Origem: Fotos Wikipédia, a enciclopédia livre.
Para o professor Dunker, o que importa é entender que o sofrimento é uma doença contagiosa que pode ter diversas origens, inclusive nas redes sociais. O mundo ideal publicado nas páginas individuais ou de grupos no Facebook leva as pessoas a pensar, por que eu não consigo ser tão feliz quanto todos os outros. Claro que aquele mundo do Facebook é pura fantasia, mas fantasia que pode produzir dor em outros que nunca conseguem se enxergar tão exuberantes.
O sofrimento precisa ser entendido e discutido. É fundamental que a pessoa que está sofrendo por alguma razão fale sobre esse sofrimento e que haja gente ao seu redor para ouvir o seu relato e com ela interagir. Ocorre que nem sempre a pessoa que sofre encontra interlocutores para expor a sua dor. As pessoas de uma maneira geral não querem ouvir problemas de outros. Há também situações em que o indivíduo não consegue compartilhar o seu sofrimento porque não o identifica claramente ou não consegue explicá-lo.

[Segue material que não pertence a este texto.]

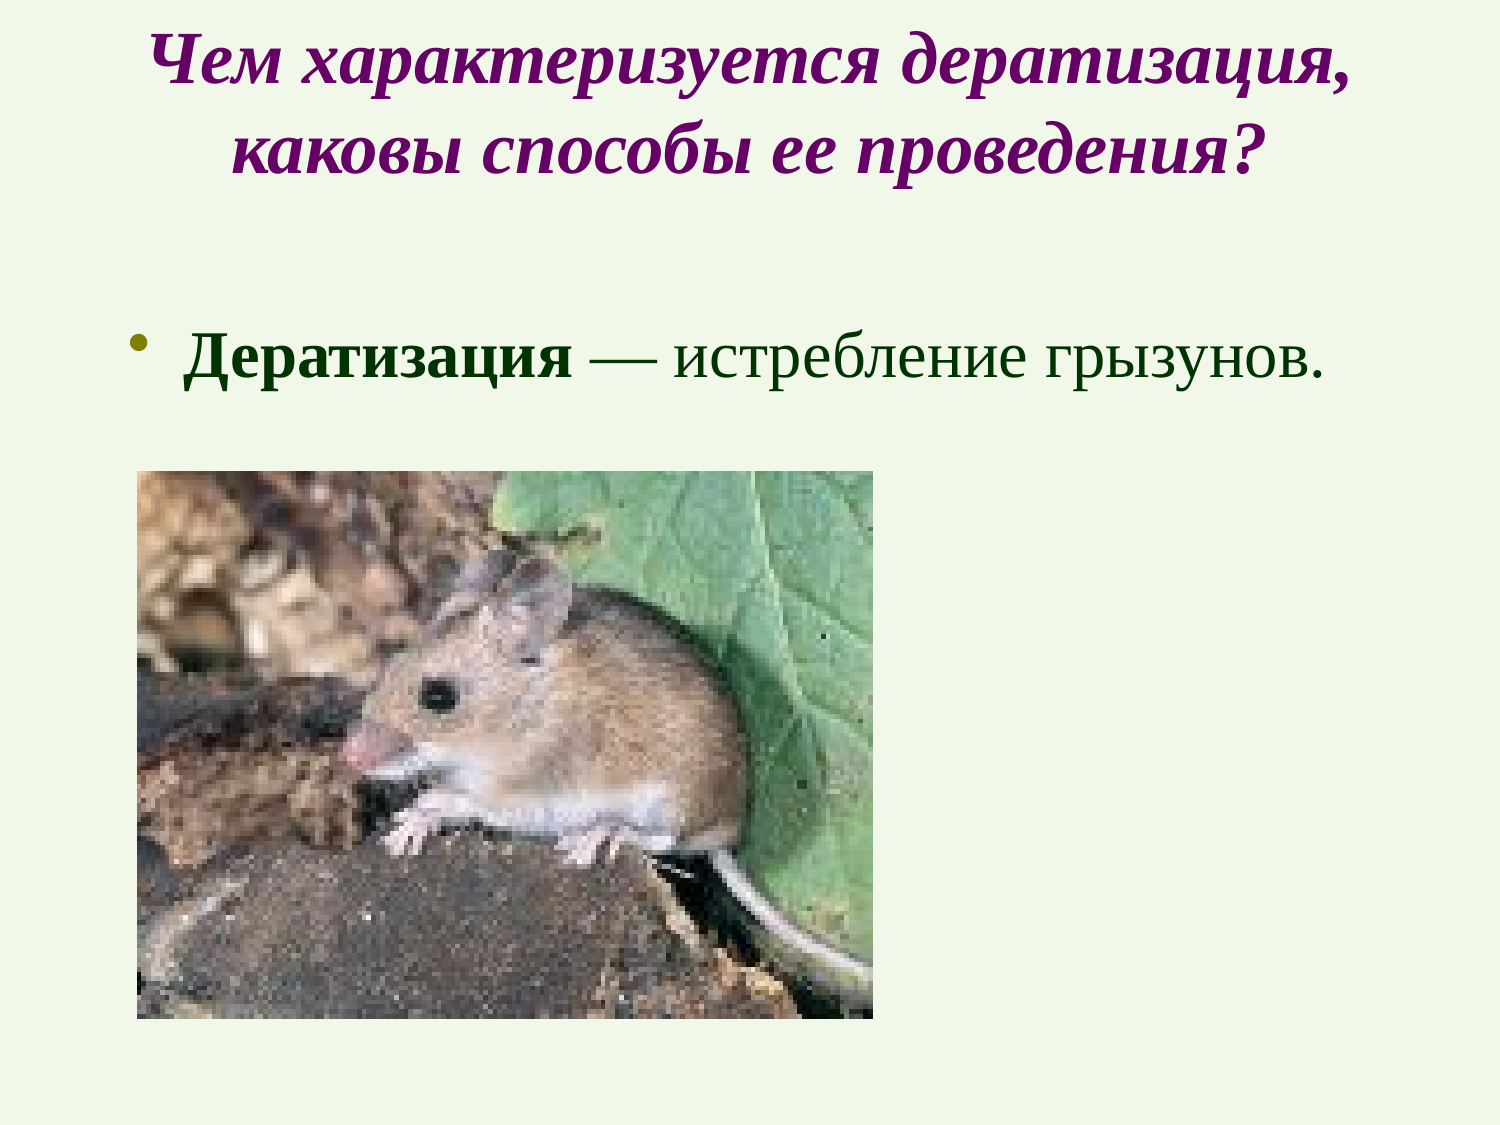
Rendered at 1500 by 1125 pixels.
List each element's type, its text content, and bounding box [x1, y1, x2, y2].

list Дератизация — истребление грызунов. [112, 303, 1388, 979]
picture [137, 470, 873, 1020]
title Чем характеризуется дератизация, каковы способы ее проведения? [112, 50, 1388, 238]
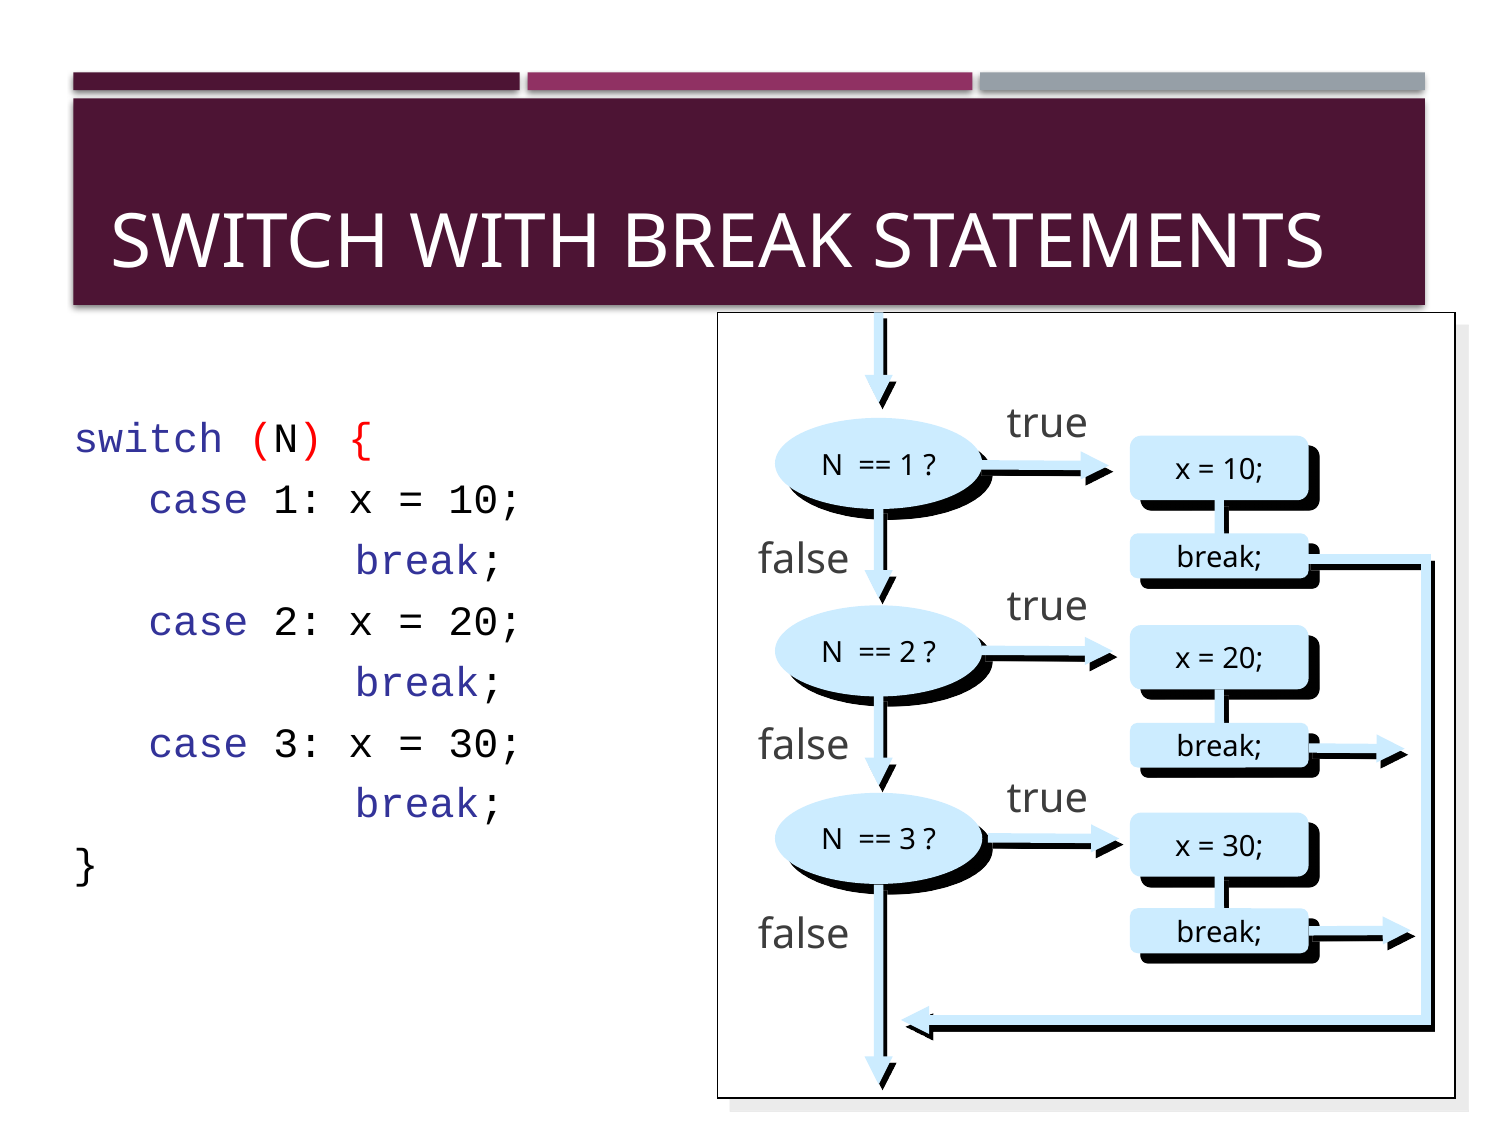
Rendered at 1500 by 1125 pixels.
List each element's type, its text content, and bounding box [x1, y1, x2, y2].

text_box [745, 311, 1427, 1086]
text_box switch (N) { case 1: x = 10; break; case 2: x = 20; break; case 3: x = 30; break; } [58, 413, 612, 895]
text_box [717, 312, 1455, 1098]
title Switch With break Statements [95, 112, 1406, 291]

Origem: Wikipédia, a enciclopédia livre. Vincent van Gogh, que sofria de depressão e cometeu suicídio, pintou esse quadro em 1890, de um homem que emblematiza o desespero e a falta de esperança sentida na depressão.

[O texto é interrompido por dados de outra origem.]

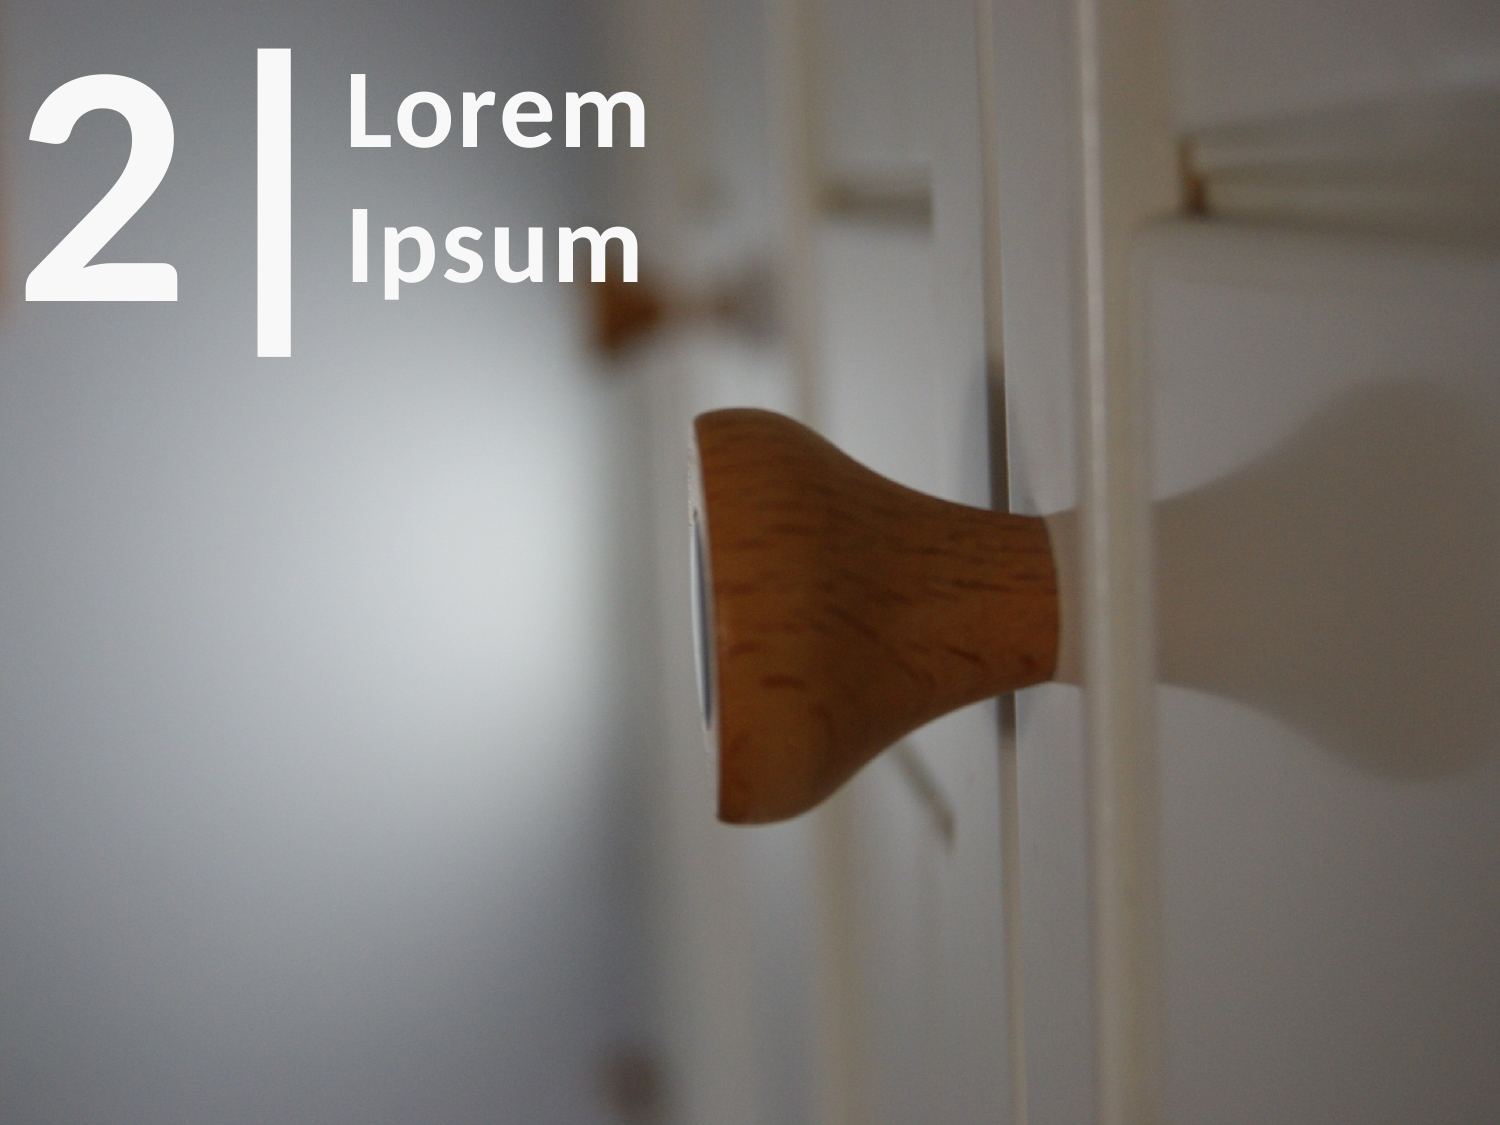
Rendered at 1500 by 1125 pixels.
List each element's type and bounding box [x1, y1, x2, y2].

picture [0, 0, 1500, 1125]
text_box [0, 0, 839, 383]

E é nesse momento de depressão, ansiedade e solidão que germina o desejo de pôr fim à própria vida. Quando a pessoa despreza o sofrimento próprio ou de terceiros, não o reconhece, não o compartilha e não constrói uma narrativa sobre aquela dor, o sofrimento vira um sintoma. Sofrimento é um conflito; sintoma é um conflito congelado, o que é muito mais grave, segundo o professor. O passo seguinte ao sintoma, especialmente aquele sintoma prolongado e determinado, pode ser o suicídio.

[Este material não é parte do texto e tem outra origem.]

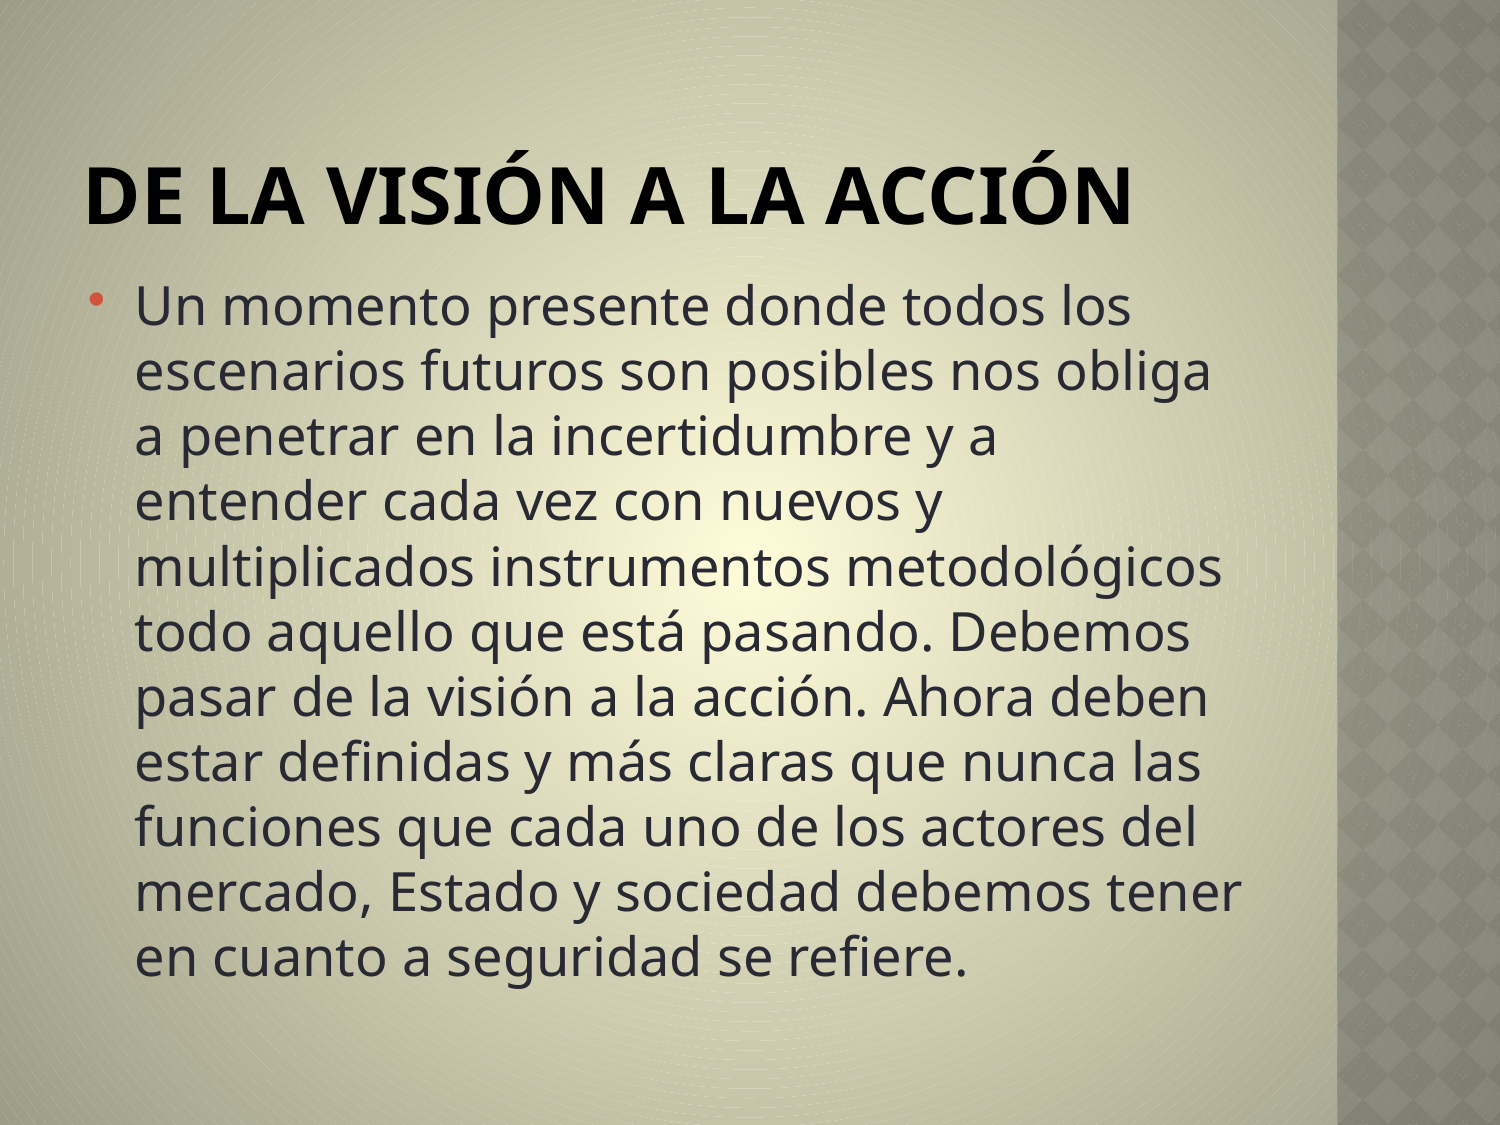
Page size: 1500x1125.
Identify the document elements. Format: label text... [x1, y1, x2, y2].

title De la visión a la acción [75, 52, 1263, 240]
list Un momento presente donde todos los escenarios futuros son posibles nos obliga a penetrar en la incertidumbre y a entender cada vez con nuevos y multiplicados instrumentos metodológicos todo aquello que está pasando. Debemos pasar de la visión a la acción. Ahora deben estar definidas y más claras que nunca las funciones que cada uno de los actores del mercado, Estado y sociedad debemos tener en cuanto a seguridad se refiere. [75, 264, 1263, 1059]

É a etapa em que a pessoa resolve fazer alguma coisa com aquela dor. Não existe qualquer protocolo de ação eficiente para deter ou reduzir o número de atentados contra a própria vida. Na palestra do Colégio Santa Cruz, convocada exatamente para discutir saídas para a depressão que pode gerar o suicídio, o professor Christian Dunker deu uma pista. Ele citou a Guatemala, que, ao contrário do resto do mundo, mantém estável seu ranking de suicídios. Não ter índice crescente é vitória, e a resposta parece ser mesmo a única, falar e ouvir. Na Guatemala, em razão de velhas guerras civis e golpes de Estado, o governo criou grupos de contadores de história dentro da sua política de pacificação nacional.
Origem: Fotos Wikipédia, a enciclopédia livre. Catedral na cidade da Guatemala
Estes grupos, reunidos em escolas e igrejas de comunidades e bairros, conversam sobre a sua própria história. Os problemas do país, da cidade, do bairro, das famílias e das pessoas são discutidos coletivamente. Talvez o exemplo da Guatemala seja o caminho. Ritalina só não basta. Aliás, no Brasil, aumentou em 1.000% o uso de ritalina nos últimos dez anos.